Thursday, May 27, 2010

Going Meta

Lately I've been using some of the same tricks over and over again in different contexts. Essentially I've just been doing a lot of complex queries, where I select a set of records first, and then select other data out of the first set:

select my_set.X, my_set.Y, my_set.Z
from (
select * from whatever_it_is
where my_item = 'something'
) my_set


Why would I need to do this? Well, for one thing it breaks a problem down into smaller bits, so it is easier to work on. I can write and validate a query that gets all the records I might want to work with, and then write two or three queries that use it to produce friendlier output. I can also use it to do things like counts:

select my_set.X Item,
count(case when my_set.Y = 'Chicago' then 1 else null end) Num_Chicago,
count(case when my_set.Y = 'Phoenix' then 1 else null end) Num_Phoenix,
count(my_set.Y) Total
from (
select * from whatever_it_is
where my_item = 'something'
) my_set
group by my_set.X

This will produce something that looks like this:



ItemNum_ChicagoNum_PhoenixTotal
Item 1 4 1 5
Item 2 2 2 4

You can do grand totals using a UNION ALL with another query:

select my_set.X Item,
count(case when my_set.Y = 'Chicago' then 1 else null end) Num_Chicago,
count(case when my_set.Y = 'Phoenix' then 1 else null end) Num_Phoenix
from (
select * from whatever_it_is
where my_item = 'something'
) my_set
group by my_set.X
UNION ALL
select 'Totals',
count(case when my_set.Y = 'Chicago' then 1 else null end) Num_Chicago,
count(case when my_set.Y = 'Phoenix' then 1 else null end) Num_Phoenix,
count(my_set.Y) Total
from (
select * from whatever_it_is
where my_item = 'something'
) my_set

The key to doing a UNION is you need your columns to match up. So note that I have the same number of columns (3) and I used the same names (Item, Num_Chicago, Num_Phoenix, Total) to describe them. By not including my_set.X in the second query I end up with total counts of all the rows, not simply of one item. The output from this should look like:




ItemNum_ChicagoNum_PhoenixTotal
Item 1 4 1 5
Item 2 2 2 4
Totals 6 3 9

I've used the same sort of complex queries to pull the earliest or latest item by category from a set of records; it is a fairly simple concept but can be very powerful.

SQL*Plus formatting and automation

Here is some advice on how to run your SQL and generate a file with the delimiter of your choice.


  1. Login to sqlplus
  2. Set your page size (how often you get headers – so set this to be arbitrarily large), line size (try to make this long enough to hold a complete row of data), column separator, and suppress the “X rows selected” feedback.
    set pagesize 5000 linesize 500 colsep ',' feedback off
  3. Setup an output file
    spool output.txt
  4. Run your sql command
    select ... from ... where ... ;
  5. Turn off the output
    spool off
    At this point you should have a file called output.txt with your data.
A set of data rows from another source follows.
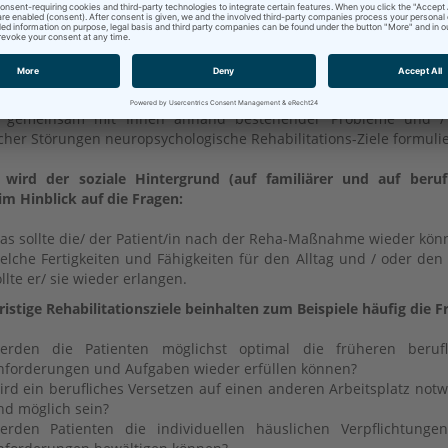
ve Störungen ohne Hirnverletzungen
forme Störungen
schluss der Problemanalyse und der neuropsychologischen Diag
ach der Rückmeldung der Untersuchungsergebnisse an die Pati
 gemeinsam mit Ihnen anhand bestehender Probleme und /
cher Störungen neuropsychologische Rehabilitations-Ziele formulie
 wird der soziale Hintergrund (auf familiärer und auf beruf
im Hinblick auf die Fragen:
as sollte die/ der Patient/in nach der Reha-Maßnahme wieder kön
elche Fertigkeiten und Fähigkeiten für den Alltag und / oder den
llte er/ sie wieder erlangen.
ristige Rehabilitationsziele beinhalten zum Beispiele häufig die F
erden die Patienten möglichst optimal die früheren berufl
nforderungen und Aufgaben wieder erfüllen können?
ird ein berufliches Versetzen auf einen anderen Arbeitsplatz not
nd möglich sein?
erden Patienten die individuellen häuslichen Verpflichtunge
Don’t worry if you have some command data in there, just read on.
  6. You might also read up on how to format columns – in particular you can have nicer column headings:
    http://download.oracle.com/docs/cd/B19306_01/server.102/b14357/ch6.htm

Once you have tweaked these settings to your liking, you can automate the process pretty easily. Put your commands into a file. To suppress output on screen you can set termout off (this only works with a command file):

set pagesize 5000 linesize 500 colsep ',' feedback off termout off
spool output.txt
select whatever;
spool off
quit

Then run sqlplus with that file as an argument (the -S will run the commands silently):

sqlplus -S login/pwd@server @commands.txt

An added bonus of doing it this way is you won’t see the sql commands in your output file anymore.

This is particularly handy if you need to do some scripting in an environment where you don't have control over what libraries are installed; I recently used something similar on a unix machine that had Perl installed but not DBD::Oracle. I shelled out and ran my query using sqlplus, and parsed the output in the script. It won't perform as well as a built-in, but for occasional use it is very low rent.